Aim of the task: Lay out the lines as a JSON list of strings, one string per line, starting at the line that contains "Otros destinos populares" and ending at the last line, with both ends included and any blank lines left out.

Dataset extract:
+++

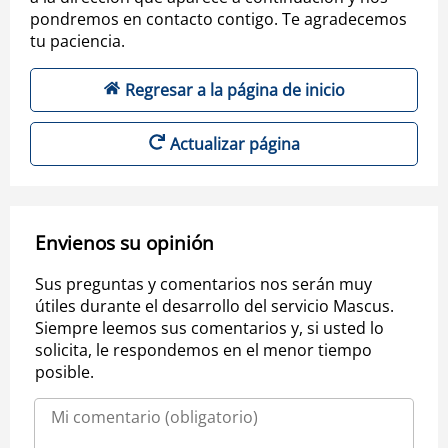
pondremos en contacto contigo. Te agradecemos
tu paciencia.
Regresar a la página de inicio
Actualizar página
Envienos su opinión
Sus preguntas y comentarios nos serán muy
útiles durante el desarrollo del servicio Mascus.
Siempre leemos sus comentarios y, si usted lo
solicita, le respondemos en el menor tiempo
posible.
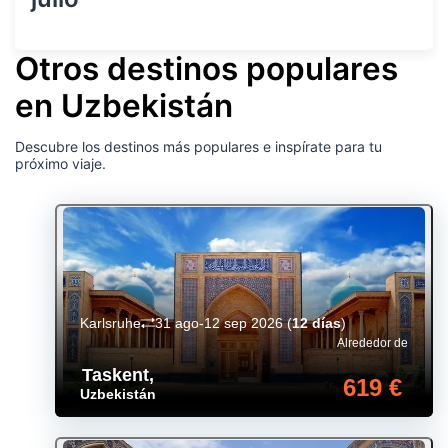
Otros destinos populares
en Uzbekistán
Descubre los destinos más populares e inspírate para tu
próximo viaje.
Karlsruhe
31 ago-12 sep 2026
(
12 días
)
Alrededor de
Taskent
,
619 €
Uzbekistán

+++

Written answer:
[
  "Otros destinos populares",
  "en Uzbekistán",
  "Descubre los destinos más populares e inspírate para tu",
  "próximo viaje.",
  "Karlsruhe",
  "31 ago-12 sep 2026",
  "(",
  "12 días",
  ")",
  "Alrededor de",
  "Taskent",
  ",",
  "619 €",
  "Uzbekistán"
]